The problem is basically the same old, same old: FUNDING. As an instructor, you get your salary paid, but not your research costs.

I could, in theory, get paid to teach, but I wouldn't be able to continue my research project.

But I don't think I could get an instructor position with little to no formal teaching experience. I am working on improving that part of my resume, but really my focus right now should be on research, and that's already suffering with all of the informal teaching and lab management stuff I'm doing 'on the side'.

re: the social darwinism, that's exactly my point. I think most scientists subscribe to that theory exactly: look out for yourself, no one else will, step on whomever gets in your way. And if you don't come in with that kind of motivation, they'll teach it to you and beat it into your head until you finally give in out of sheer survival instinct. Right??

cdj,

The pathways to independence awards have a lot of problems. One is that they only gave out something like 35 of them last year- that makes them more competitive than faculty positions, actually.

Another problem is that if you've been a postdoc for 5 years, you're not eligible anymore.

And as for being young- I was 'not quite 30' when I started this blog, and that was 2 years ago. So yeah, I'm probably viewed as being young and I'm sure that hurts me. But I think it hurts science that we're telling people they have to be old and burned out before we'll let them have the resources we need to do our work. I'm effectively getting penalized for starting my research career early and being efficient about it.
I like the visual of dumping all your stuff and burning all your notebooks. I have to say I'm still not so bitter as to want to do that. I guess I have a melodramatic vision of someone someday finishing my work and realizing I was right all along. But in the vision it's always about a century into the future and I'm long dead.

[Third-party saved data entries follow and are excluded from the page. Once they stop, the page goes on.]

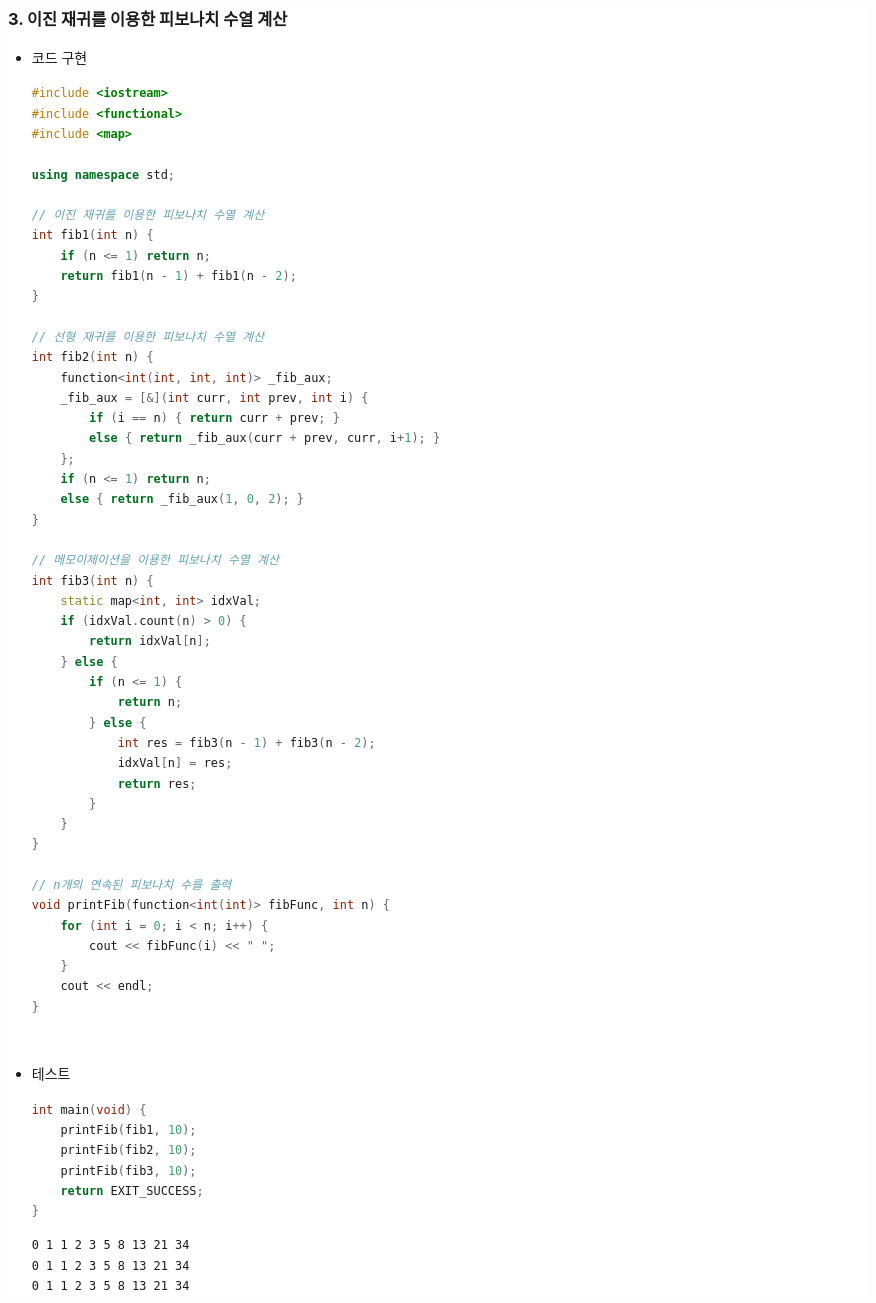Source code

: ### **3. 이진 재귀를 이용한 피보나치 수열 계산**  
- 코드 구현  
    ```cpp
    #include <iostream>
    #include <functional>
    #include <map>

    using namespace std;

    // 이진 재귀를 이용한 피보나치 수열 계산
    int fib1(int n) {
        if (n <= 1) return n;
        return fib1(n - 1) + fib1(n - 2);
    }

    // 선형 재귀를 이용한 피보나치 수열 계산
    int fib2(int n) {
        function<int(int, int, int)> _fib_aux;
        _fib_aux = [&](int curr, int prev, int i) {
            if (i == n) { return curr + prev; }
            else { return _fib_aux(curr + prev, curr, i+1); }
        };
        if (n <= 1) return n;
        else { return _fib_aux(1, 0, 2); }
    }

    // 메모이제이션을 이용한 피보나치 수열 계산
    int fib3(int n) {
        static map<int, int> idxVal;
        if (idxVal.count(n) > 0) {
            return idxVal[n];
        } else {
            if (n <= 1) {
                return n;
            } else {
                int res = fib3(n - 1) + fib3(n - 2);
                idxVal[n] = res;
                return res;
            }
        }
    }

    // n개의 연속된 피보나치 수를 출력
    void printFib(function<int(int)> fibFunc, int n) {
        for (int i = 0; i < n; i++) {
            cout << fibFunc(i) << " ";
        }
        cout << endl;
    }
    ```  

</br>  

- 테스트  
    ```cpp
    int main(void) {
        printFib(fib1, 10);
        printFib(fib2, 10);
        printFib(fib3, 10);
        return EXIT_SUCCESS;
    }
    ```  
    ```
    0 1 1 2 3 5 8 13 21 34 
    0 1 1 2 3 5 8 13 21 34
    0 1 1 2 3 5 8 13 21 34
    ```  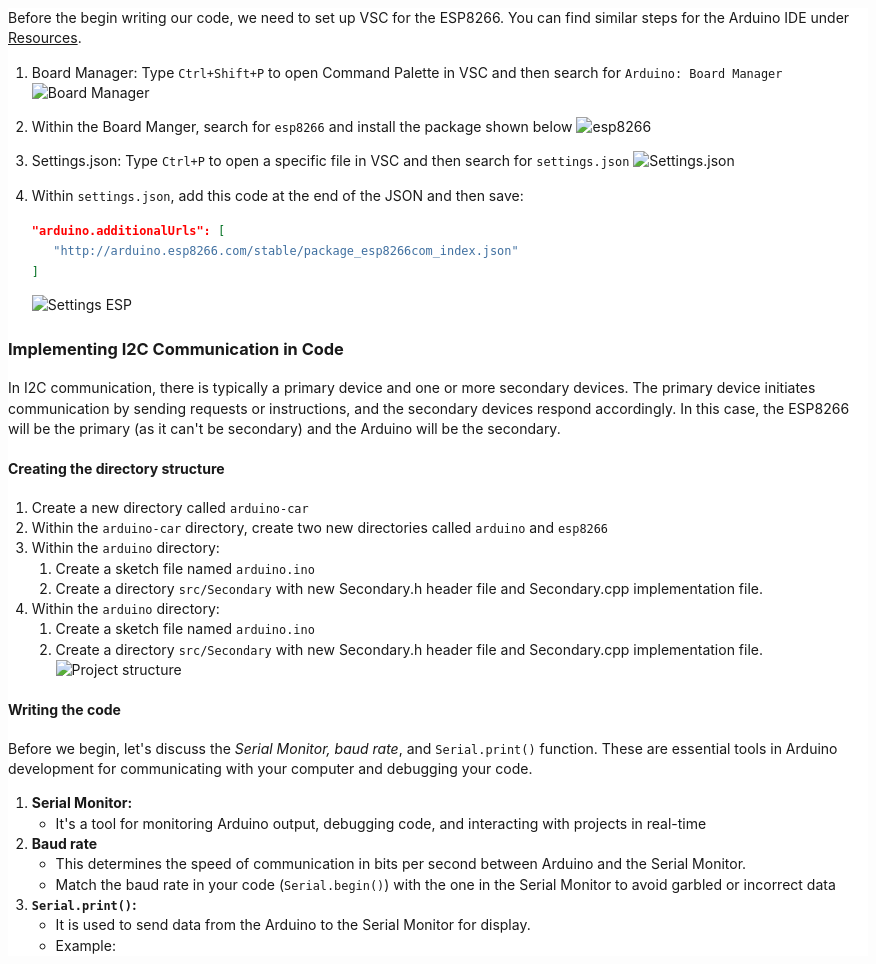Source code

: Before the begin writing our code, we need to set up VSC for the ESP8266. You can find similar steps for the Arduino IDE under [Resources](#resources).

1. Board Manager: Type `Ctrl+Shift+P` to open Command Palette in VSC and then search for `Arduino: Board Manager`
   ![Board Manager](https://dev-to-uploads.s3.amazonaws.com/uploads/articles/38ct7940dq6gr55ea2ny.png)

2. Within the Board Manger, search for `esp8266` and install the package shown below
   ![esp8266](https://dev-to-uploads.s3.amazonaws.com/uploads/articles/nlxn0awq6a7qiiwg3fvd.png)

3. Settings.json: Type `Ctrl+P` to open a specific file in VSC and then search for `settings.json`
   ![Settings.json](https://dev-to-uploads.s3.amazonaws.com/uploads/articles/oo6icqyjy1py01125nyw.png)

4. Within `settings.json`, add this code at the end of the JSON and then save:
   
   ```json
   "arduino.additionalUrls": [
      "http://arduino.esp8266.com/stable/package_esp8266com_index.json"
   ]
   ```
   
   ![Settings ESP](https://dev-to-uploads.s3.amazonaws.com/uploads/articles/vx1acy0bviffjltr8t1z.png)

### Implementing I2C Communication in Code

In I2C communication, there is typically a primary device and one or more secondary devices. The primary device initiates communication by sending requests or instructions, and the secondary devices respond accordingly. In this case, the ESP8266 will be the primary (as it can't be secondary) and the Arduino will be the secondary.

#### Creating the directory structure

1. Create a new directory called `arduino-car`
2. Within the `arduino-car` directory, create two new directories called `arduino` and `esp8266`
3. Within the `arduino` directory:
   1. Create a sketch file named `arduino.ino`
   2. Create a directory `src/Secondary` with new Secondary.h header file and Secondary.cpp implementation file.
4. Within the `arduino` directory:
   1. Create a sketch file named `arduino.ino`
   2. Create a directory `src/Secondary` with new Secondary.h header file and Secondary.cpp implementation file.
      ![Project structure](https://dev-to-uploads.s3.amazonaws.com/uploads/articles/n3ol445uppeozl6v56p0.png)

#### Writing the code

Before we begin, let's discuss the *Serial Monitor, baud rate*, and `Serial.print()` function. These are essential tools in Arduino development for communicating with your computer and debugging your code.

1. **Serial Monitor:**
   - It's a tool for monitoring Arduino output, debugging code, and interacting with projects in real-time
2. **Baud rate**
   - This determines the speed of communication in bits per second between Arduino and the Serial Monitor.
   - Match the baud rate in your code (`Serial.begin()`) with the one in the Serial Monitor to avoid garbled or incorrect data
3. **`Serial.print()`:**
   - It is used to send data from the Arduino to the Serial Monitor for display.
   - Example:
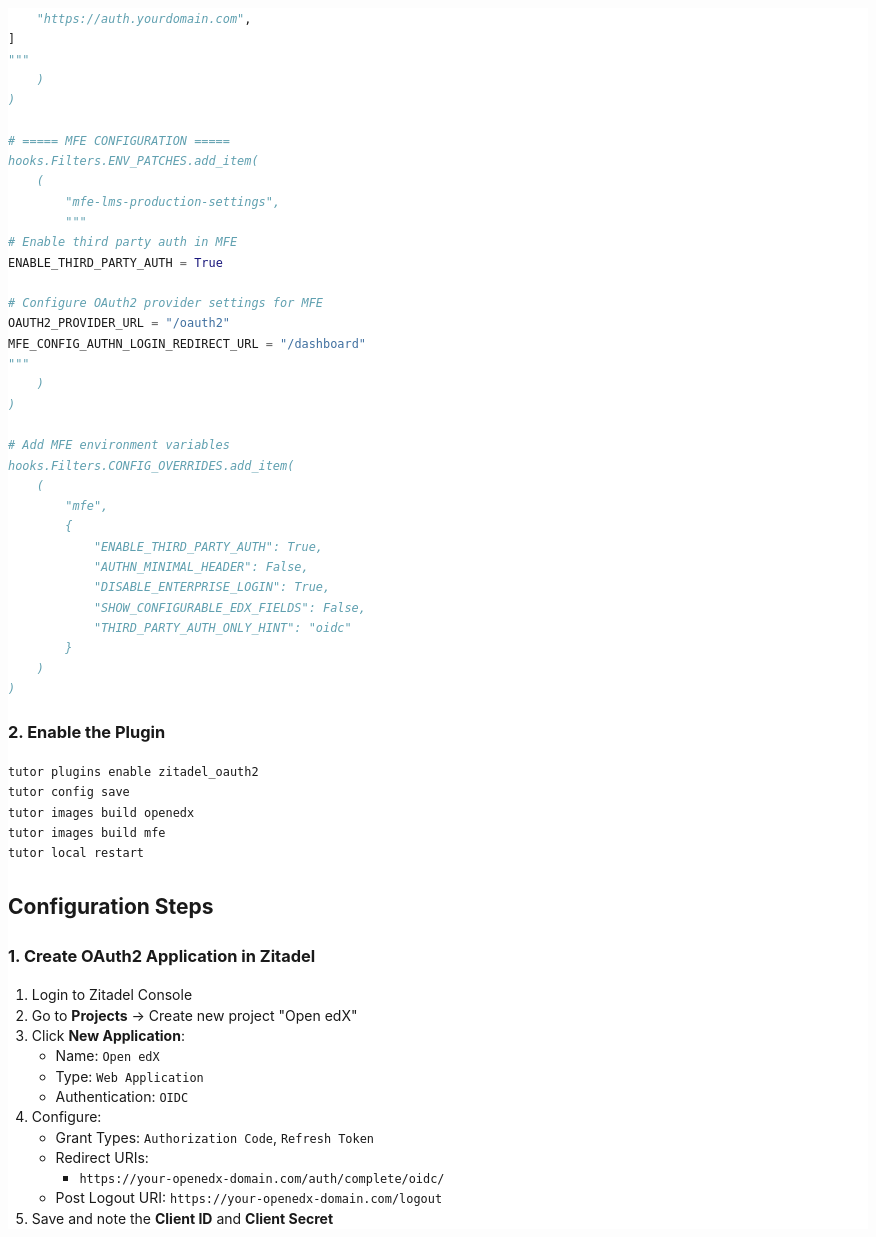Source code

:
 ```python
    "https://auth.yourdomain.com",
]
"""
    )
)

# ===== MFE CONFIGURATION =====
hooks.Filters.ENV_PATCHES.add_item(
    (
        "mfe-lms-production-settings",
        """
# Enable third party auth in MFE
ENABLE_THIRD_PARTY_AUTH = True

# Configure OAuth2 provider settings for MFE
OAUTH2_PROVIDER_URL = "/oauth2"
MFE_CONFIG_AUTHN_LOGIN_REDIRECT_URL = "/dashboard"
"""
    )
)

# Add MFE environment variables
hooks.Filters.CONFIG_OVERRIDES.add_item(
    (
        "mfe",
        {
            "ENABLE_THIRD_PARTY_AUTH": True,
            "AUTHN_MINIMAL_HEADER": False,
            "DISABLE_ENTERPRISE_LOGIN": True,
            "SHOW_CONFIGURABLE_EDX_FIELDS": False,
            "THIRD_PARTY_AUTH_ONLY_HINT": "oidc"
        }
    )
)
```

### 2. Enable the Plugin

```bash
tutor plugins enable zitadel_oauth2
tutor config save
tutor images build openedx
tutor images build mfe
tutor local restart
```

## Configuration Steps

### 1. Create OAuth2 Application in Zitadel

1. Login to Zitadel Console
2. Go to **Projects** → Create new project "Open edX"
3. Click **New Application**:
   - Name: `Open edX`
   - Type: `Web Application`
   - Authentication: `OIDC`
4. Configure:
   - Grant Types: `Authorization Code`, `Refresh Token`
   - Redirect URIs: 
     - `https://your-openedx-domain.com/auth/complete/oidc/`
   - Post Logout URI: `https://your-openedx-domain.com/logout`
5. Save and note the **Client ID** and **Client Secret**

I did work somewhere once that I wanted to burn to the ground, but that had more to do with general frustration about the place than anything else. I liked to fantasize about turning on all the gas lines and just walking out, like something out of a Bruce Willis movie where he tosses the lighter over his shoulder as he's walking away...

 
At 10:14 PM, Anonymous Anonymous said...

Oh lord - that 'lab management on the side' - I've been there, too. The difference is that I'm in an environment where if my super sees my eye so much as twitch, he'll ask what needs to be changed so I don't kill the researcher in the next lab. You are not wrong in implying that appreciation of one's efforts makes a lot of difference.

I don't know if this is something you are comfortable doing...but maybe what you have to do is do only what you HAVE to do. Make ONLY the solutions that you REALLY need, repair ONLY the equipment that you REALLY need, etc. It is a bit selfish, certainly, but perhaps you need a bit of "Ms. Ph.D." time to help balance out the madness.

You are likely correct in your concern that running a core facility is not in your interest, being that you are in the pursuit of an academic research career. I myself work in a core facility, in industry. I can honestly say that, given the right lab (and here, one would have to pick and choose very carefully), a core facility job can be awesome. I've been very lucky in that I landed a position with a core facility that needed a lot of building up (i.e., new automated processes had to be put in place, new software had to be developed, new LC/MS methods had to be established, new assay technologies had to be investigated). I've been doubley (sp?) lucky that the job came with a great boss. I'm also lucky that in addition to my interests in science and technology, I'm also interested in running a good business (which is, effectively, what you do when you run a core facility). But, a core facility requires that you spend a decent amount of time troubleshooting (all those toys come with their attendant problems)and listening to a lot of griping (nothing ever gets done fast enough for anyone). And you speak the truth - if you want to be the one working on groundbreaking scientific research, then a core facility job is not the place you should be. A core services lab (at least for automation and high throughput screening) is ultimately the place for those of us who dig the science and love playing with the toys, as well.